Opinion
May 20, 1936.
Appeal from Supreme Court of Jefferson County.
Melvin L. Zurett [ Oscar J. Brown with him on the brief], for the appellant.
Donald A. Wiltse, for the respondent.
All concur, LEWIS, J., not voting. Present — SEARS, P.J., TAYLOR, EDGCOMB, CROSBY and LEWIS, JJ.
The rule is well established that non-payment of costs in an action entitles a defendant in whose favor they are awarded to stay all proceedings in a subsequent action brought by the same plaintiff upon the same cause of action. ( Wilner v. Independent Order Ahawas Israel, 122 App. Div. 615; Simms v. Carter Weekes Stevedoring Co., 169 id. 582; Singer v. Garlick, 123 id. 282.)

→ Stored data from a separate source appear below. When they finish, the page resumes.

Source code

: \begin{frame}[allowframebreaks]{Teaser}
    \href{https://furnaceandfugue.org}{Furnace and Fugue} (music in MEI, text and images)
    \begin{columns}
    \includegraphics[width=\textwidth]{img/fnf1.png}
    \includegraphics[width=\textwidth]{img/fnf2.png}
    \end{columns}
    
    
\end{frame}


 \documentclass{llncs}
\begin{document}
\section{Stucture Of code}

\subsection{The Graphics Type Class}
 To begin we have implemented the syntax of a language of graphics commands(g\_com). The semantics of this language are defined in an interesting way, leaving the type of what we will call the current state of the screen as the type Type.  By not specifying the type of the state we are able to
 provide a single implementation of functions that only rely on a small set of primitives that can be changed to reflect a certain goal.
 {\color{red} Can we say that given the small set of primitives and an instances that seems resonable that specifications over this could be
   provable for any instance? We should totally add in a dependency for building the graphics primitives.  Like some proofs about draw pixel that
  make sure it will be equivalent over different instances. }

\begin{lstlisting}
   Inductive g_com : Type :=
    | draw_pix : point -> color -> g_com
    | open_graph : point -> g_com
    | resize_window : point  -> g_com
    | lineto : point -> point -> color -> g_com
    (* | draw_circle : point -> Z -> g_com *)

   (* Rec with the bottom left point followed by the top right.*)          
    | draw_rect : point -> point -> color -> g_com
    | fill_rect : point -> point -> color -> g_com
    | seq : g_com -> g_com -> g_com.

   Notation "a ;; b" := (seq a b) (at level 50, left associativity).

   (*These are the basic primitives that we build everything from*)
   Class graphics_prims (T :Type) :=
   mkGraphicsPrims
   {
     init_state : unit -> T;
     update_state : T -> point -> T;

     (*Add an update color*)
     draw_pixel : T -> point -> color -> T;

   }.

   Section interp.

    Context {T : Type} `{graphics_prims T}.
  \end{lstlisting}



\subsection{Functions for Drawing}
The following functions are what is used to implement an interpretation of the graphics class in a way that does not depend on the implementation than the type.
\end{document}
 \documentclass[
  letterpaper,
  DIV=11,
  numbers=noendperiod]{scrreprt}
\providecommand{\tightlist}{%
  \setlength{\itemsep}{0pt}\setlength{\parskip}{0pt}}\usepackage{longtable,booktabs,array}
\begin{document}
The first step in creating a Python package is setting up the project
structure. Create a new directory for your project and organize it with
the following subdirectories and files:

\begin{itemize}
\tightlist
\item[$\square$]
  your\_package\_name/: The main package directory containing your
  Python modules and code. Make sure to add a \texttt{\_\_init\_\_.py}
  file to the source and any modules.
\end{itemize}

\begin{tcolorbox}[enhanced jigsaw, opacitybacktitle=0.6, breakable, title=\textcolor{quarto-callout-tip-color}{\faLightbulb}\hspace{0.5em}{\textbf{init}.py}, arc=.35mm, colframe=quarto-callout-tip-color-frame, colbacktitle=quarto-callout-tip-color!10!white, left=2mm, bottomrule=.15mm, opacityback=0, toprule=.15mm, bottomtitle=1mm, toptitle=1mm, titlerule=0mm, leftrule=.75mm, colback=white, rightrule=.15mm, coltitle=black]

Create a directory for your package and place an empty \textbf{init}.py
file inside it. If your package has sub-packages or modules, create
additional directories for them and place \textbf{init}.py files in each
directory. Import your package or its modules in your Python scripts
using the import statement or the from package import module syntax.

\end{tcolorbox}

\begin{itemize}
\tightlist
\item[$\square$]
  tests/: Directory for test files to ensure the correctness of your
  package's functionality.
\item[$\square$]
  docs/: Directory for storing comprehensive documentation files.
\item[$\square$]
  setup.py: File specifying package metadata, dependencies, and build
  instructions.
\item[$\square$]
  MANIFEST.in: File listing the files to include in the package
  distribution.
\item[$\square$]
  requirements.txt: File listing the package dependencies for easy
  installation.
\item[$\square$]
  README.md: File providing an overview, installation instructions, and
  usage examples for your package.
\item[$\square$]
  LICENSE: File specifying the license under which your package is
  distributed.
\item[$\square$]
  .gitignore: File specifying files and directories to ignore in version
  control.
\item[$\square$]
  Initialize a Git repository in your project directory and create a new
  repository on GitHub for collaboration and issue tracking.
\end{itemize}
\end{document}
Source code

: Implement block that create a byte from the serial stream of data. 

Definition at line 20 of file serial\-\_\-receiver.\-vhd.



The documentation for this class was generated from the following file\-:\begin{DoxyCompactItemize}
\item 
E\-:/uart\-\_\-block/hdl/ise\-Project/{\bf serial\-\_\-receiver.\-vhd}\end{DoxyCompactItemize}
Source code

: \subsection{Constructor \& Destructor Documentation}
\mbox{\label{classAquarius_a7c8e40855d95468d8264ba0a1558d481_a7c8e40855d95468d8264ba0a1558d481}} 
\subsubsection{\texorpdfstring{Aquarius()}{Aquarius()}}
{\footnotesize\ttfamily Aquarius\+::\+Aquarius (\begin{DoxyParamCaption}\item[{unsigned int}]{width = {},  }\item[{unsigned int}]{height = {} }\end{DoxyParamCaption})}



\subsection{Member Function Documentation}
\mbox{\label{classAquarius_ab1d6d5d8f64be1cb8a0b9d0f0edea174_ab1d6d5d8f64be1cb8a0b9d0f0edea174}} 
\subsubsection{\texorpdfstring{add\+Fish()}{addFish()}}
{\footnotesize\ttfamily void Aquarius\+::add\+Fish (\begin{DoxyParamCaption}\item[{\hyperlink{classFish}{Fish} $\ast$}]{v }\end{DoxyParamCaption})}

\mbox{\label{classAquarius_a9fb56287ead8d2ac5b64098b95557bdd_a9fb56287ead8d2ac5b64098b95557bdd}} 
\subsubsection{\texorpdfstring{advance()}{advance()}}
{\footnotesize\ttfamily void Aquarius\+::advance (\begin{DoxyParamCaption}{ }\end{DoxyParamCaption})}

The record discloses no special facts which take the present case out of the above-mentioned rule. The alleged inability of the guardian to pay the costs does not constitute an excuse for refusing to stay the present action. ( McDevitt v. Hyatt, 185 App. Div. 370; Wilner v. Independent Order Ahawas Israel, 122 id. 615.) It must be borne in mind that the present guardian was not entitled to be appointed as such unless she was of sufficient ability to answer for any damage which might be sustained by her negligence or misconduct. (Rules Civ. Prac., rule 40, subd. 3.) She was required to state facts showing such ability in an affidavit before she was appointed, and we may assume that she complied with the rule, or that she would never have received her appointment. Neither does the fact that the plaintiff is an infant take the case out of the general rule. ( Thater v. Margrey, 242 App. Div. 31.)
Plaintiff made no attempt to sue as a poor person, pursuant to the provisions of section 196 of the Civil Practice Act.
For the reasons stated we feel that defendant's motion should have been granted, and that the order appealed from should be reversed.
Order reversed, without costs, and motion granted, without costs.